Scalable Vector Extension (SVE) is an instruction extension developed by Arm to improve the performance of computing-intensive applications using vectorization. Prefetch (PF) is a technology used to enhance the computer system performance by reducing the idle time of a processor when it waits for memory data.
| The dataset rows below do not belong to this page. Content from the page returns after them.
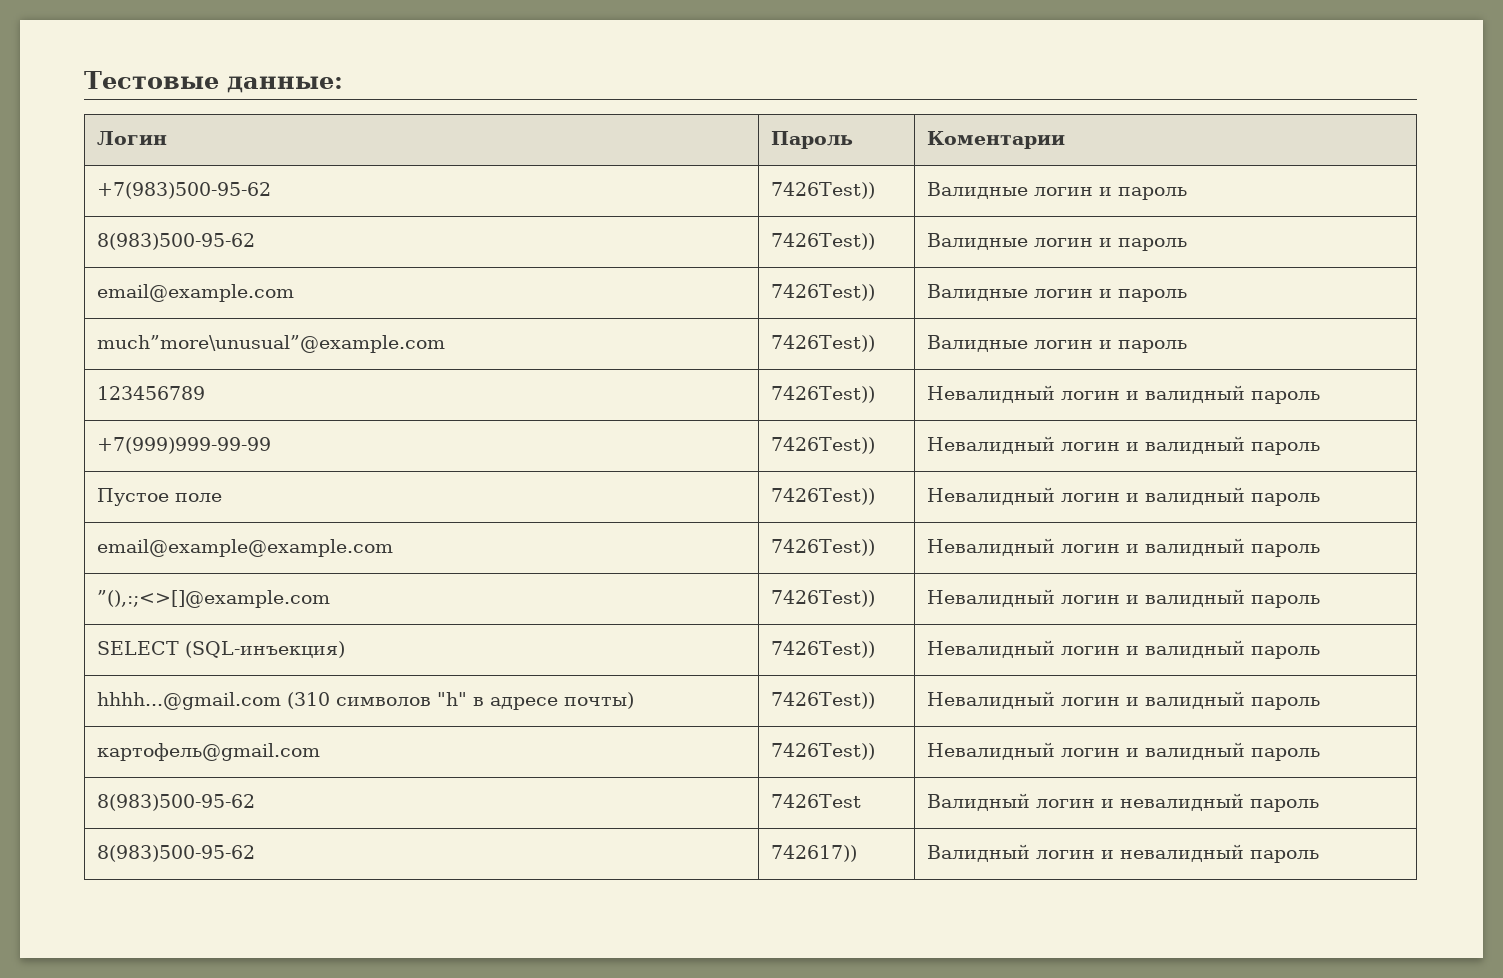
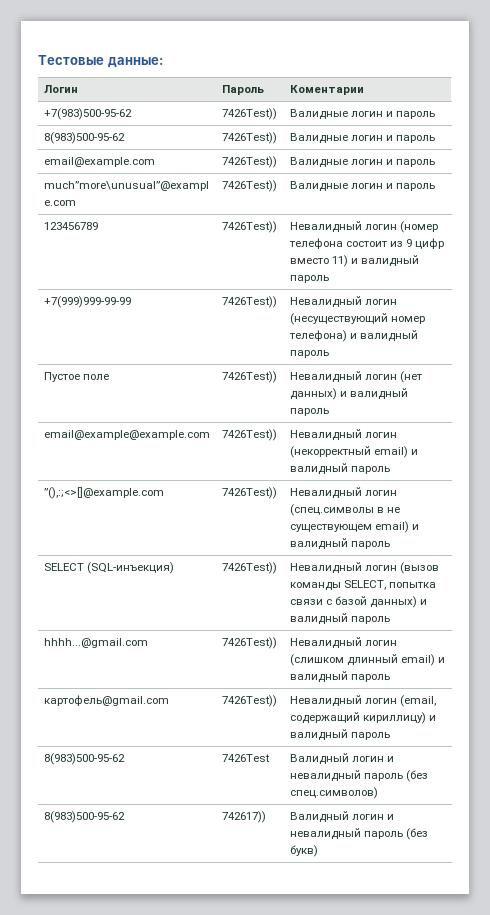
(1120, 395) none -> [400,221,439,233] [288,238,445,249] [289,255,349,267] (номер телефона состоит из 9 цифр вместо 11)
(1120, 446) none -> [289,313,426,325] [288,330,347,342] (несуществующий номер телефона)
(1120, 497) none -> [400,371,423,383] [289,388,337,400] (нет данных)
(1120, 548) none -> [289,446,409,458] (некорректный email)
(1120, 599) none -> [289,504,401,516] [289,521,410,533] (спец.символы в не существующем email)
[1125,640,1320,659] [96,692,634,710] [770,692,875,709] [926,691,1120,709] и валидный пароль // hhhh...@gmail.com (310 символов "h" в адресе почты) | 7426Test)) | Невалидный логин -> [400,562,440,574] [289,580,437,591] [289,596,428,608] [289,613,391,625] [43,638,148,648] [221,637,277,649] [289,637,398,649] [289,654,436,666] (вызов команды SELECT, попытка связи с базой данных) и валидный пароль // hhhh...@gmail.com | 7426Test)) | Невалидный логин (слишком длинный email)
(1120, 752) none -> [400,695,437,707] [289,712,427,724] (email, содержащий кириллицу)
(1319, 805) none -> [406,770,429,782] [289,787,378,799] (без спец.символов)
(1319, 856) none -> [406,828,429,840] [289,845,318,857] (без букв)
Milvus is an industry-leading vector database with high performance and scalability. It provides powerful data modeling functions. When the Hierarchical Navigable Small World (HNSW) or Scalable Nearest Neighbors (ScaNN) algorithm is used to test the GIST dataset on Milvus, it is found that the hotspot function for calculating the similarity between two vectors accounts for a large proportion of CPU usage, and the hotspot function involves a large quantity of loops and simple mathematical operations. Using SVE instructions and PF can effectively improve the function execution efficiency.
Resolved Issues
None
Known Issues
None
Related Documentation
| Document | Description | Delivery Method |
|---|---|---|
| Milvus KBest Optimization Feature Guide | Describes the environment requirements and provides guidance on enabling the KBest algorithm in Milvus. | Open-source repository |
| Milvus Vector Instruction Optimization Feature Guide | Describes the environment requirements and provides guidance on enabling the Milvus vector instruction optimization feature. | Open-source repository |
Obtaining Documentation
Visit the open-source repository to view or download required documents.